Betty Dumas, a Hunt office manager, needed extra cajoling to step off.
“I’m chicken,” she said after getting the initial countdown and staying on the platform.
From the ground, state Rep. Andria Tupola (R, Kalaeloa-Ko Olina-Maili) encouraged Dumas. “It’s two seconds of scary,” Tupola said. “You can do it. It’s going to be fine. Betty, you can do it.”
Dumas took the drop and said afterward it wasn’t that bad. “I mentally told myself I can do it, and I did it,” she said.
For the off-road go-kart and electric mountain bike rides, old dirt roads around the bottom of the crater provided natural yet dusty trails for rides led by guides. There is also another 12 acres at normal ground level and a route to the beach for riding the bikes, which require pedaling but are assisted by an electric motor, Owen said.
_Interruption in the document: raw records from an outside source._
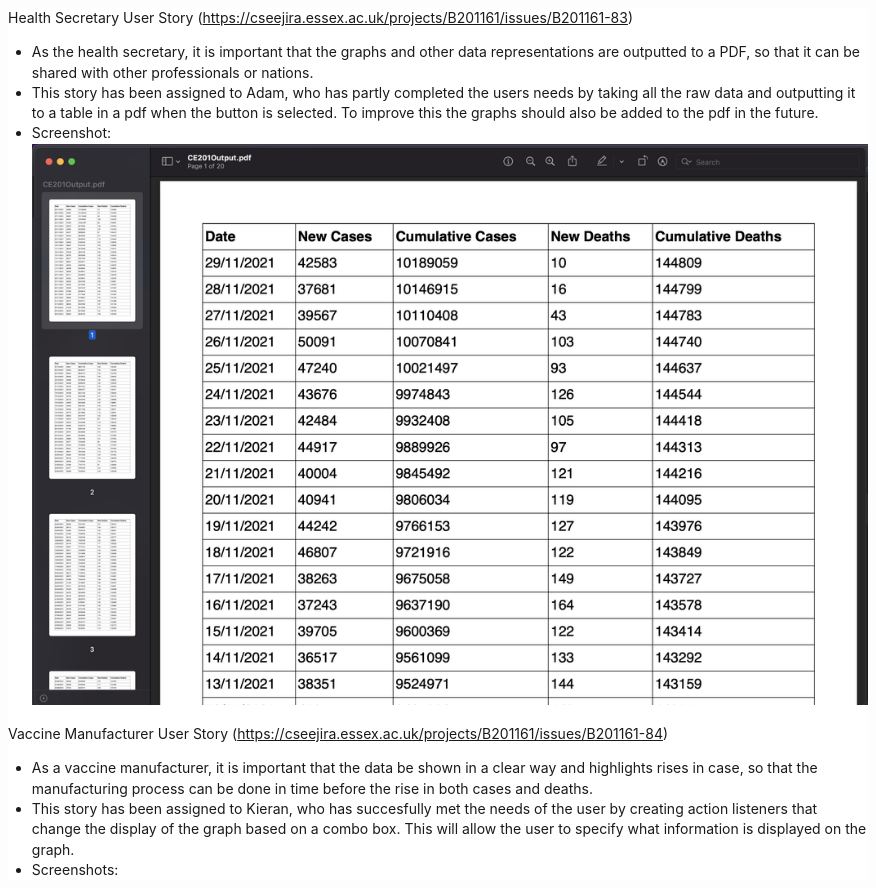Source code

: 
Health Secretary User Story (https://cseejira.essex.ac.uk/projects/B201161/issues/B201161-83)
* As the health secretary, it is important that the graphs and other data representations are outputted to a PDF, so that it can be shared with other professionals or nations. 
* This story has been assigned to Adam, who has partly completed the users needs by taking all the raw data and outputting it to a table in a pdf when the button is selected. To improve this the graphs should also be added to the pdf in the future.
* Screenshot:
![](Requirements&RiskPhotos/HealthSecretary1.png)

Vaccine Manufacturer User Story (https://cseejira.essex.ac.uk/projects/B201161/issues/B201161-84)
* As a vaccine manufacturer, it is important that the data be shown in a clear way and highlights rises in case, so that the manufacturing process can be done in time before the rise in both cases and deaths.
* This story has been assigned to Kieran, who has succesfully met the needs of the user by creating action listeners that change the display of the graph based on a combo box. This will allow the user to specify what information is displayed on the graph. 
* Screenshots:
Owen said food trucks will serve customers and that an imu and fire pit are also planned.
Prices range between $20 for doing the quick jump twice and $200 for a full day of all the activities. Kamaaina discounts will be available.
The park will operate from 9 a.m. to 6 p.m. However, Owen said he plans to operate a Saturday night tour where visitors ride in an old German six-passenger jeep and use laser rifles to shoot at volunteers emerging from the woods dressed as zombies.
Owen also would like to do zip-line rides at night. One other zip-line option will allows riders to shoot zombie mannequins hidden in the trees with the laser rifles.
“I found zip lines when I’ve done them in other places not to be exciting enough,” he said.